**Excerpt provided:**
───

In Vancouver, which has been hit only mildly, the average container dwell time was 4.7 days in the month of February, and CN alone had more than 130,000 on-dock footage, with dwell times of five to seven days.
The situation is symptomatic of a global transportation sickness created by the Covid-19 pandemic. According to Eleanor Hadland, Drewry’s senior analyst for ports and terminals, the congestion crisis was brought about by a combination of factors.
When demand began to rebound last year, liner companies reacted by adding capacity on the strongest routes, particularly the transpacific. This meant that already labour-crunched terminals were flooded with more boxes than they could handle.
As delays in container handling worsened, the liner companies adopted a “cut-and-run” strategy, Hadland said, which caused a build-up of empty containers, and only amplified congestion at terminals.
Canadian ports have been impacted, Hadland said, mostly by the lack of schedule regularity as the liners skip past their regular calls at Vancouver and Prince Rupert.
Hadland called on the industry to work together on clear the backlogs. “Unilateral decisions that are perfectly rational for an individual party, are bad for the system for a whole,” she said.
She recommends working on increased visibility into port performance which will deliver early warnings and allow for earlier cargo rerouting and schedule adjustments. “When early warnings are seen, shippers should be encouraged or incentivized to reroute. It must be proactive to prevent congestion,” Hadland asserts. She acknowledges, however, “this will be a hard sell as an option to shippers” who will have to absorb the costs of higher landside transportation as a result of rerouted cargo.
Easing of congestion will also depend on market factors, which will be affected by Covid-19 vaccine rollouts. Once people can travel freely again, demand for consumer goods should decline. However, Hadland cautions that if the backlogs are not eased by Q2 this year they will roll into the peak season, and “there will be no respite”.

───

**Assignment:**
Answer these questions using the article on port congestion.
1. What was the average container dwell time in Vancouver in February?
2. On which route in particular did liner companies add capacity when demand began to rebound?
3. By when, according to Hadland, must the backlogs be eased to keep them from rolling into the peak season?

Stored items from a collection:
───

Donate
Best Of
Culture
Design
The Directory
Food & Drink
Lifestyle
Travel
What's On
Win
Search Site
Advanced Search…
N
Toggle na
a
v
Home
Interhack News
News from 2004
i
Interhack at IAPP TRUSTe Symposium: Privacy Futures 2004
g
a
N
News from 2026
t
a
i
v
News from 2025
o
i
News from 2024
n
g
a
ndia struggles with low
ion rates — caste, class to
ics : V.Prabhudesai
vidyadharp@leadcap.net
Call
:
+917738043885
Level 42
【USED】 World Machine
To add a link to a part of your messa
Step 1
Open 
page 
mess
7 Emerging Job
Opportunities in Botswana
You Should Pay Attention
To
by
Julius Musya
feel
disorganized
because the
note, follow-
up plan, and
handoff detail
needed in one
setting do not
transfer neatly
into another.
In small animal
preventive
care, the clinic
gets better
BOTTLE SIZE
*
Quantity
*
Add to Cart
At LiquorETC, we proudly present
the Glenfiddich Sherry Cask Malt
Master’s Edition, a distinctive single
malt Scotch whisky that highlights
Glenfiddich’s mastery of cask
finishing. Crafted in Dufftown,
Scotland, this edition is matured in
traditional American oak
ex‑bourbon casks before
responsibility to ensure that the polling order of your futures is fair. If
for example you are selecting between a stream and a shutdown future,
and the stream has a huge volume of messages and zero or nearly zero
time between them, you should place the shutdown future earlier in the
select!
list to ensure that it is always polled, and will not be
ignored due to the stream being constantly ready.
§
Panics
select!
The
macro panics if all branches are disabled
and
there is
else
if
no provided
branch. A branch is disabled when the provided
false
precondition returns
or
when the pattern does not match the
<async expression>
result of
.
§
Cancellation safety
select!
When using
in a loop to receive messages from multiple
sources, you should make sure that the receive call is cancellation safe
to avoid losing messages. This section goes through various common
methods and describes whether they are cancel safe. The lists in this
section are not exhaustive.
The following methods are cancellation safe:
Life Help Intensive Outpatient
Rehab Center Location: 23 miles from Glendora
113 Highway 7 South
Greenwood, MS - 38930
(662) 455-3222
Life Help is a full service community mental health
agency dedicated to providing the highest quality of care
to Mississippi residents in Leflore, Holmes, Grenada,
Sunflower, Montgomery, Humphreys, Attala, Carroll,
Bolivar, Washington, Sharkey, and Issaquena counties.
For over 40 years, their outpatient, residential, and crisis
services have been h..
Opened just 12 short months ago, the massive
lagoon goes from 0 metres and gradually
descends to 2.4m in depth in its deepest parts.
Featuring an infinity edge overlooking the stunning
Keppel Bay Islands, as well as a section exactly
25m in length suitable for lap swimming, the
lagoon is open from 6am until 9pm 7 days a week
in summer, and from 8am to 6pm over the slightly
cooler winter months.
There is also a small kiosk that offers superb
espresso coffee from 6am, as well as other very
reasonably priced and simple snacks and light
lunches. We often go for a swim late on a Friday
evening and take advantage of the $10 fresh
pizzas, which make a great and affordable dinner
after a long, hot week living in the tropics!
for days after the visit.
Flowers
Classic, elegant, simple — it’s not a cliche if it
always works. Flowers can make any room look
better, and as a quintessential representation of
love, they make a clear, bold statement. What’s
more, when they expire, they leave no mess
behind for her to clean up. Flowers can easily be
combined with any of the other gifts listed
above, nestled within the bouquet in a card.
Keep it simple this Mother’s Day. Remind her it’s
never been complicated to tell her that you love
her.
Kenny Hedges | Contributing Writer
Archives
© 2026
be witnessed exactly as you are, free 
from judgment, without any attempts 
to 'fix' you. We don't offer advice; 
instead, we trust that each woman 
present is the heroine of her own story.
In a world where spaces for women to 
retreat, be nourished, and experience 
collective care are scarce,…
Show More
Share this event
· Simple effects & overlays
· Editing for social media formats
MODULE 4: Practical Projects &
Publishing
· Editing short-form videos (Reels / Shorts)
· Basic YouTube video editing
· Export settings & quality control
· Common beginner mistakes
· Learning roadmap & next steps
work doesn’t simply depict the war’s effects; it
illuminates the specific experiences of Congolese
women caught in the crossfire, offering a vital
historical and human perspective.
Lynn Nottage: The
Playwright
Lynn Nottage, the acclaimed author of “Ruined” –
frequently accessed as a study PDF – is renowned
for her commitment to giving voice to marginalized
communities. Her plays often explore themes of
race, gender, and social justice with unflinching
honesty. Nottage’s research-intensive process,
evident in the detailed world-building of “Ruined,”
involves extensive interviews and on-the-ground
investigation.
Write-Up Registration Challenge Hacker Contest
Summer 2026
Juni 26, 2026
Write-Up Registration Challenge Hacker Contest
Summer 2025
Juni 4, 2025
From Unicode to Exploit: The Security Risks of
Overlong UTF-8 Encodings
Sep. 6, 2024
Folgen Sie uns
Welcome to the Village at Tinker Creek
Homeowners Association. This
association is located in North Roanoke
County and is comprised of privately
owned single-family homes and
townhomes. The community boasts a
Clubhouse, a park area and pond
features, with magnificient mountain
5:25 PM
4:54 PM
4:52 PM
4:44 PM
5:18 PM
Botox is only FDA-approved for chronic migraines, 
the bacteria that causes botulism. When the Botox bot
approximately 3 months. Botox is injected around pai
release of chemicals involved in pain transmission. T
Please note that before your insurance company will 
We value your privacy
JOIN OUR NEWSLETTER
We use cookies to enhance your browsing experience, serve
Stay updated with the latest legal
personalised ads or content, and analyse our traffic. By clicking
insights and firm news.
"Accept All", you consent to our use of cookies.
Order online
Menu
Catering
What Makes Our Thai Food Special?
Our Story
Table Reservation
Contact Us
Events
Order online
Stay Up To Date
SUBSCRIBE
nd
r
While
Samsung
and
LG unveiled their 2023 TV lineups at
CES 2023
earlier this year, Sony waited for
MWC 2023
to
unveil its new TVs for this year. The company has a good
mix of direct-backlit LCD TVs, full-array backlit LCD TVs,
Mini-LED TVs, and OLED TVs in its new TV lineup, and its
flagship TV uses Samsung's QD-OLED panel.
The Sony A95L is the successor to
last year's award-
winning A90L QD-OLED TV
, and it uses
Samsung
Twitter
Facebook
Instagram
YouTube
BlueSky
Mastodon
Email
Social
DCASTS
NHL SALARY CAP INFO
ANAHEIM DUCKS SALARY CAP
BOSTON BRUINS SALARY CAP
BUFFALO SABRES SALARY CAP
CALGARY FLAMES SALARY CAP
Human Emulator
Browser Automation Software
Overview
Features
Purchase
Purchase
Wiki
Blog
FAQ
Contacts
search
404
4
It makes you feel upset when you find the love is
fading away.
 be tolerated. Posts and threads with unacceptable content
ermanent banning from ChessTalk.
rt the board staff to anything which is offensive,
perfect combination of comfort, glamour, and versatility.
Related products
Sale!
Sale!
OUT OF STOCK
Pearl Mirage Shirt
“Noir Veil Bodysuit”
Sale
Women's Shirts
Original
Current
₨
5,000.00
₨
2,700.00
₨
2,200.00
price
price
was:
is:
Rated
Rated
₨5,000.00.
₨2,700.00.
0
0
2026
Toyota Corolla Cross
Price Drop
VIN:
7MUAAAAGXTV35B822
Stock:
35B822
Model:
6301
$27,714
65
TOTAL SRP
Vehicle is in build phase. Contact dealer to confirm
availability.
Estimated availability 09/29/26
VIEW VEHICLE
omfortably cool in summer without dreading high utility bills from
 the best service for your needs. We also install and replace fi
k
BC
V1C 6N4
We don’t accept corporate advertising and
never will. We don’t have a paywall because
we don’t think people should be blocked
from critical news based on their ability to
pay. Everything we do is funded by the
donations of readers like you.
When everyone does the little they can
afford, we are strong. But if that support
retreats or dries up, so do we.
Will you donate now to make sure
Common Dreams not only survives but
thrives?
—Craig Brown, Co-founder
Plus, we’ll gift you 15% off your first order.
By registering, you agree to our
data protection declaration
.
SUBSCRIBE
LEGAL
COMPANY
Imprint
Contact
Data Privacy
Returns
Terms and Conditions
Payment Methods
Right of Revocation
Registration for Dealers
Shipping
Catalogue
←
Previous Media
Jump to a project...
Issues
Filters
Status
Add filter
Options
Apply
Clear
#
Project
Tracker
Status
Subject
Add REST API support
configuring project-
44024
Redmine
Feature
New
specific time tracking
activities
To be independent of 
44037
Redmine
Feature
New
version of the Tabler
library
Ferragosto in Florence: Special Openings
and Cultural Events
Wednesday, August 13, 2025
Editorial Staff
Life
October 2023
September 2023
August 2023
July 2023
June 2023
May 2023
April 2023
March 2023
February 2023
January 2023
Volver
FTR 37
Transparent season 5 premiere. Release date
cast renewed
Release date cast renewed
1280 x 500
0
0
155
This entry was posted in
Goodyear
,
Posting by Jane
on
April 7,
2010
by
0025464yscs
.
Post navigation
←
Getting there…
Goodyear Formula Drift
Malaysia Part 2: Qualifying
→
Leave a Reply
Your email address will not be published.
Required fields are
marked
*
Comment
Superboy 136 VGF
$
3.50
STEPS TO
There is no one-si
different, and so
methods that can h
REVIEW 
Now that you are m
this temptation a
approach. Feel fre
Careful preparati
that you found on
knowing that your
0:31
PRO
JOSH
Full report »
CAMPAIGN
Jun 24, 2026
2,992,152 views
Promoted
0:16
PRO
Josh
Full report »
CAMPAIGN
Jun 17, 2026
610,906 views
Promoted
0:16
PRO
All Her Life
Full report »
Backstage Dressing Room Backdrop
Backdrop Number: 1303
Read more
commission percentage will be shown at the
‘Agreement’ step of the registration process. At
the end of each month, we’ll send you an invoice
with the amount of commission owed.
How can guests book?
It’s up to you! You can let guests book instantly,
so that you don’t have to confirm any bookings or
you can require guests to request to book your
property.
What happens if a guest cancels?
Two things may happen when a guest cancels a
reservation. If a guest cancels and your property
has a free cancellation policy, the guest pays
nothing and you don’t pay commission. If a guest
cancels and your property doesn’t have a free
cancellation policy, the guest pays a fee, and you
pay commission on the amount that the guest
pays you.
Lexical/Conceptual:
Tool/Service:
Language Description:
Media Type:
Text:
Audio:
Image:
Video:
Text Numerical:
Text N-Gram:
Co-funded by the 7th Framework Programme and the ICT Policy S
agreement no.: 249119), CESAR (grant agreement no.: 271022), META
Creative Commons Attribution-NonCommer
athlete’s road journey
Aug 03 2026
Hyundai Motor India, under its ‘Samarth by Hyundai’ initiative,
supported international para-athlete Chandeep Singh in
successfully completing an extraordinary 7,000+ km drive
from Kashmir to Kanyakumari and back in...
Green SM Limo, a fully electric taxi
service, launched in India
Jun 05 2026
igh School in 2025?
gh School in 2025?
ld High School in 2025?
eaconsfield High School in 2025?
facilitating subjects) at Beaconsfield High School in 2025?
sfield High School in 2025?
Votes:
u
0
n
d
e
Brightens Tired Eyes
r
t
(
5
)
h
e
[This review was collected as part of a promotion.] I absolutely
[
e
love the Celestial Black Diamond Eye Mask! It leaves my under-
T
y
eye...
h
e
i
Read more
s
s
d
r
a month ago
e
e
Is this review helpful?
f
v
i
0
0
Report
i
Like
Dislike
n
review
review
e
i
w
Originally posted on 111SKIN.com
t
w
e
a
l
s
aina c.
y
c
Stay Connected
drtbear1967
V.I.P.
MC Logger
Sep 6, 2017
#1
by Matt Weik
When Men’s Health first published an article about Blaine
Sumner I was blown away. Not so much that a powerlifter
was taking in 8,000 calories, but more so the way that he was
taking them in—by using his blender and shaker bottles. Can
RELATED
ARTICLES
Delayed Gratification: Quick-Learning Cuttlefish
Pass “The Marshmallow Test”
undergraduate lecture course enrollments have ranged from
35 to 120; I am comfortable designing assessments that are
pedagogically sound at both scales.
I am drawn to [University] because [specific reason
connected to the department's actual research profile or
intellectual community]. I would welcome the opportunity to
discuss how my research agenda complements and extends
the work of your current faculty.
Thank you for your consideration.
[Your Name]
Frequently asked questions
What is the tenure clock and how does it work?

───

**Task result:**
1. 4.7 days.
2. The transpacific.
3. By Q2 this year.